Stockpiling Early Triggers Export Surge
Traditionally, Asia’s exports to the U.S. increase before the year-end peak season, but this year the tariff window has altered the usual rhythm. Fearing that the tariff rate may rise from the current 10% to 30–40%, companies are compressing three months’ worth of orders into one month, causing regional container shipping space to be in extreme short supply. U.S. importers are also expediting customs clearance to complete warehousing before tariffs go up.
Vietnam, Taiwan, and Thailand Take the Lead
Official data shows that in May, Vietnam’s exports to the U.S. reached USD 13.8 billion, while Thailand’s neared USD 8.5 billion, with both seeing a year-on-year increase of about 35%. Taiwan’s exports to the U.S. surged to USD 15.5 billion, a remarkable annual growth of 87.4%, pushing its total exports to a record high. These economies also posted record surpluses with the U.S., reflecting that “tax-avoiding orders” have become the main theme of this trading season.

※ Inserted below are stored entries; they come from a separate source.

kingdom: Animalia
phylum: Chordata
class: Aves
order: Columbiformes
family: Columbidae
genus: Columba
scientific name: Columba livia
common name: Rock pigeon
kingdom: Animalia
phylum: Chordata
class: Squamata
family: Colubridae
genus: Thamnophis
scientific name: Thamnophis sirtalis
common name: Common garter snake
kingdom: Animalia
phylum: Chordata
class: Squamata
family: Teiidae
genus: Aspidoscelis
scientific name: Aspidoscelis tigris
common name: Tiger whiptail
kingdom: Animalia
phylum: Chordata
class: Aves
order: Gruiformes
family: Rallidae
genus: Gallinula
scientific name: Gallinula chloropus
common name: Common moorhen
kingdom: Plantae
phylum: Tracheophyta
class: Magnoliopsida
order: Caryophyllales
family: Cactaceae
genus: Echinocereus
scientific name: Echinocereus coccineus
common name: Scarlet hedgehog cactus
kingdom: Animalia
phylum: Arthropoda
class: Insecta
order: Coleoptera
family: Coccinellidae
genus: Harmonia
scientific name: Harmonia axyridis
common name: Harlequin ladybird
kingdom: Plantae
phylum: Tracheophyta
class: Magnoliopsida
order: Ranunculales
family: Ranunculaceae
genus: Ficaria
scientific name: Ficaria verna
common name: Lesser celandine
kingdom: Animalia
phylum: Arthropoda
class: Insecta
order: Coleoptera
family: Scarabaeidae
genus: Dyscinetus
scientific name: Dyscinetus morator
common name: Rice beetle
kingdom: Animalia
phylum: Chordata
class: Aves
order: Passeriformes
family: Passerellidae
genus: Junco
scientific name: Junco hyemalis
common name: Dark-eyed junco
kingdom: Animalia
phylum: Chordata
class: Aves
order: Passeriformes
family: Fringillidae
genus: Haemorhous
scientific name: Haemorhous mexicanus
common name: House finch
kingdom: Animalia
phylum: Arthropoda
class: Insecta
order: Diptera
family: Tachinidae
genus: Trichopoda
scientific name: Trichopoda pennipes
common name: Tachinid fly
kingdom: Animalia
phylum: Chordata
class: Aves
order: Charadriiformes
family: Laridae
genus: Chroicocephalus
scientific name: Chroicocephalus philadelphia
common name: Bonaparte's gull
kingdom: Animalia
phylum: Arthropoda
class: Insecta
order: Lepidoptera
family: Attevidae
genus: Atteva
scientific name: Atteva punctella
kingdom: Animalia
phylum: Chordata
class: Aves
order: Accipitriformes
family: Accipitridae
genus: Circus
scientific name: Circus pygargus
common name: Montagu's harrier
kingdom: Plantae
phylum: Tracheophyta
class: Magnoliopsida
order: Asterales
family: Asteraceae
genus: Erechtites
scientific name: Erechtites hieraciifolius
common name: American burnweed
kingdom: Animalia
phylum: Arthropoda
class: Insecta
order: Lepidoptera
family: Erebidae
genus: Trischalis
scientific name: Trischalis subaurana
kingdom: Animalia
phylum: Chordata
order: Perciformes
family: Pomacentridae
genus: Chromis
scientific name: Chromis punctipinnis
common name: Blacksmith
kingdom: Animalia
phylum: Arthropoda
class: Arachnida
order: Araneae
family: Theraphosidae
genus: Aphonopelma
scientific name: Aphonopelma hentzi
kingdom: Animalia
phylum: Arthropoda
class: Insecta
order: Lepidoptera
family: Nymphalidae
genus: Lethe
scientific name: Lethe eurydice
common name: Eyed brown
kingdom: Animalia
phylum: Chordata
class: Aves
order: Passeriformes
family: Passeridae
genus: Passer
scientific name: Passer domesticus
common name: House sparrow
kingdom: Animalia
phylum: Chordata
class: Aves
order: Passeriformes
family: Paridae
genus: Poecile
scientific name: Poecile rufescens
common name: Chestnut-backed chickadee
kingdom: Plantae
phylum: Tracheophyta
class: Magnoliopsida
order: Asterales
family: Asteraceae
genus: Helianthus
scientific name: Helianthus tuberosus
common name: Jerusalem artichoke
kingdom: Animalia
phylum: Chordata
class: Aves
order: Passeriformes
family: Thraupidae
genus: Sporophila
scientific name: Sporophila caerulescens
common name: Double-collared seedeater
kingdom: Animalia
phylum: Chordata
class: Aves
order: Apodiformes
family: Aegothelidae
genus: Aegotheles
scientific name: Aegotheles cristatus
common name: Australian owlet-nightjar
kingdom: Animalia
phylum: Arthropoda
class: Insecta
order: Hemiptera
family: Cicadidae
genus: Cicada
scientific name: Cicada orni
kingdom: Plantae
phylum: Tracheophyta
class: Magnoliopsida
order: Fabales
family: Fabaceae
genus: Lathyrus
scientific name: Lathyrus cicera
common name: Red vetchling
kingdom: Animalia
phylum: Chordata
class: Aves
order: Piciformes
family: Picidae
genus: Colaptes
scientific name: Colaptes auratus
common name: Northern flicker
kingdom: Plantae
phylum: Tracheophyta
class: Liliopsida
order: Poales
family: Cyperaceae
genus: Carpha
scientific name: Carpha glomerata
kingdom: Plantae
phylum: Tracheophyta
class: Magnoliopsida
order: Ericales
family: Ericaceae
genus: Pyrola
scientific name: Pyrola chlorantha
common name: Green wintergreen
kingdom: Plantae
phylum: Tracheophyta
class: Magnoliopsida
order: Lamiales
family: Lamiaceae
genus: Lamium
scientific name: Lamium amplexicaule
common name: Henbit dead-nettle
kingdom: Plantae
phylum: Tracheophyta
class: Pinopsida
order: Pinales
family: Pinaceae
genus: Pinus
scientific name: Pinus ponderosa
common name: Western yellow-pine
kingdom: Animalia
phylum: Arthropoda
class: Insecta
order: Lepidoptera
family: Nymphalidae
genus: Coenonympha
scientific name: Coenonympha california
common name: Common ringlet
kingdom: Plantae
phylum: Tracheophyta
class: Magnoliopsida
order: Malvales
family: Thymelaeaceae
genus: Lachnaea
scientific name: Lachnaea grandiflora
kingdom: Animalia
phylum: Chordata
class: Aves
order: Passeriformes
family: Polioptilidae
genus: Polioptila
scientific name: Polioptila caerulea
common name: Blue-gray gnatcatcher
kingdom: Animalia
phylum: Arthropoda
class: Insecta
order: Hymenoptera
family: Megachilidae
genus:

Record Deficit Strengthens White House's Position
The market widely expects the U.S. goods trade deficit for May to expand to USD 91 billion. If this forecast holds, the cumulative shortfall for the first five months of 2025 will approach USD 643 billion, a new record for the same period in history. The rising figures have strengthened the Trump administration’s bargaining position of “using high tariffs to force concessions,” and have prompted Asian countries to speed up offering lists of increased imports and expanded investments during negotiations.
Cliff Risk After the July Window
According to multiple media outlets tracking the executive order text, the 90-day grace period will expire on July 9. CNA quoted senior Taipei officials as saying that if tariff rates are fully reinstated, levies of 32%–46% will swiftly erode corporate profits and push up U.S. end prices. APEC has lowered its GDP growth forecast for this year from 3.3% to 2.6% due to rising tensions, warning that policy uncertainty is dragging down regional growth. Once front-loaded exports exhaust future orders, Asian supply chains could face a sharp shock of “a surge followed by a cliff.”